1930年代、新型の高速双発爆撃機を求めたイギリス空軍に対し、名門航空機メーカー・デハヴィランド社が提示した試案はなんと、「木製」の航空機だった――。驚異の木製万能機モスキートの活躍を描く連載、第3回。
500ポンド中容量爆弾を搭載中の第464(オーストラリア)中隊のモスキートFB Mk.Ⅵ。機首に303口径機銃4挺、胴体下面には20mm機関砲4門がずらりと並ぶ。

窮地に立たされたフランス・レジスタンス

 1944年1月のある日、アミアンの南の郊外、寒村ドゥリーにほど近い牧草地に隣接する潅木林にドイツ陸軍野戦憲兵隊の1個小隊が潜伏し、1軒の農家を監視していた。
「小隊長、奴が戻ってきました!!」
 夕方から張り込みを続けていた上級曹長が、腰を屈めた「戦場走り」で小隊長の下にやってきて報告する。
「曹長、その白い息をコートの襟元に吐き込め。いい目印になってるぞ。奴は一人か?」
「はい」
 小隊長は、暗色のソフト帽を目深に被り、同色の皮製のロングコートを着込んだ、傍らに佇む2人の男たちのほうを向くと言った。
「すぐに動きますか?」
 そのうちの1人、眼鏡の男が応える。
「いや、あと5分待ってからだ。奴はきっと、寒さしのぎに湯で足を温める。そのときを襲えば、外を見張っている可能性はうんと低くなる」
 小隊長は、この無表情の不気味な男たちの洞察力に舌を巻いた。何とも嫌な奴らだが、さすがゲシュタポだけのことはある。
「わかりました。おい、みんな聞いたな。あと5分で踏み込むぞ。それぞれ配置につけ」

 

 小隊は件の農家をぐるりと取り囲む。そして、MP40短機関銃を腰だめに構えた2人の憲兵のうちの1人が、全身の力を込めて玄関のドアを蹴りつけた。木材が歪んだ音とともに、ドアが弾けるように開く。同時に2人の憲兵は屋内に飛び込むと、MP40の銃口を左右に振って威嚇した。その先には、ズボンの裾を膝まで捲り上げた貧相な体格の50歳過ぎの男が、湯気を上げる洗面器に両足を突っ込んだまま、驚愕の表情を浮かべて立ち竦んでいた。

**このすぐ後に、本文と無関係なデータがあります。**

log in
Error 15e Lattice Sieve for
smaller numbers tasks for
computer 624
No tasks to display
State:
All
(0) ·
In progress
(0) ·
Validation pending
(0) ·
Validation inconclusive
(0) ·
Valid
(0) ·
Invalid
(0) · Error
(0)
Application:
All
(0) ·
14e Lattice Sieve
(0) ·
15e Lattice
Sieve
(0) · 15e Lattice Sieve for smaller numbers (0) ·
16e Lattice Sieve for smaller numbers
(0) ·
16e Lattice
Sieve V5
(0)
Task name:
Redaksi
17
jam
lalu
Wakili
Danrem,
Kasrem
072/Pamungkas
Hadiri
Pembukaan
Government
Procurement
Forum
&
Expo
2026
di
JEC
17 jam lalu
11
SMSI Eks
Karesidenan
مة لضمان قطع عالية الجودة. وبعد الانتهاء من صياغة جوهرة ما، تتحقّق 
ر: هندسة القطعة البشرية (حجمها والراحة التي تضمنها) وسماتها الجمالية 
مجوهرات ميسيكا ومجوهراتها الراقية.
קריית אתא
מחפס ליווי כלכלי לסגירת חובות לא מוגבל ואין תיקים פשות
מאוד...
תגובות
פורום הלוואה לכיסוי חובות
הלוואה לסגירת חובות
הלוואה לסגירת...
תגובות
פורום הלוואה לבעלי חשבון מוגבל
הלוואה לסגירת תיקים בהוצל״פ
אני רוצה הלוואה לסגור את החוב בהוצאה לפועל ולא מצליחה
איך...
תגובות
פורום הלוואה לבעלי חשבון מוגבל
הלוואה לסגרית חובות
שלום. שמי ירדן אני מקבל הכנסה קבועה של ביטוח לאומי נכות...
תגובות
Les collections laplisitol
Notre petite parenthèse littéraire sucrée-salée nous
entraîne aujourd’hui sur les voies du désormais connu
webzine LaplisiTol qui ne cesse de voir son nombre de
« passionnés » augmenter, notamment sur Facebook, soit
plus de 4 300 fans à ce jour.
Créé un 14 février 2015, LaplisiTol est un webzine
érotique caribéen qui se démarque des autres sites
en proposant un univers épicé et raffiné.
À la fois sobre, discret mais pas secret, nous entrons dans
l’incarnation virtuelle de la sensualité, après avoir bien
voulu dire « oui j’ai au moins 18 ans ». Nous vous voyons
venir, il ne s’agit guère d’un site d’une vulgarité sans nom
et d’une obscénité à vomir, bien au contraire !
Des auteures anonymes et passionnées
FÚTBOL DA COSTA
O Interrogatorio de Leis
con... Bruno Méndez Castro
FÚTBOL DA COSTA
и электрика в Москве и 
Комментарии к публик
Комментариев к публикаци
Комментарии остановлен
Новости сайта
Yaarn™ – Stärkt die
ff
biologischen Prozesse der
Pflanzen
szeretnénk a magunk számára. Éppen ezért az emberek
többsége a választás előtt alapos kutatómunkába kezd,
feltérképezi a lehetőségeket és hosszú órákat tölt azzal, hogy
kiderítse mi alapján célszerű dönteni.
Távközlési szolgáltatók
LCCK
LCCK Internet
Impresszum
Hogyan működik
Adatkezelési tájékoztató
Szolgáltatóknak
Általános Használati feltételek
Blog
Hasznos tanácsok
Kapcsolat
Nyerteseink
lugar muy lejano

 露払いの2人の憲兵に続いて室内に入った眼鏡の男は、囁きともいえそうな小声ながら、不気味な威圧感がこもったフランス語で言った。
「牛飼いのアンリだな。君がレジスタンス活動に関与していることはもう調べがついている。同行願おうか」・・・・。

「また捕まったか。これは本当にまずい」
 仲間が次々とドイツ軍に捕まっているという急報に、フランス・レジスタンス首脳部は慄いた。放っておけば、捕まったレジスタンス員たちは残虐な拷問にかけられて重要情報の自白を迫られるだけでなく、最終的には全員が確実に処刑されてしまう。情報の漏洩を防ぎ、彼らの命を救うには、たったひとつだけ方法が残されていた。
 だがそれは、イギリス空軍、それもモスキートでなければできない「仕事」だった。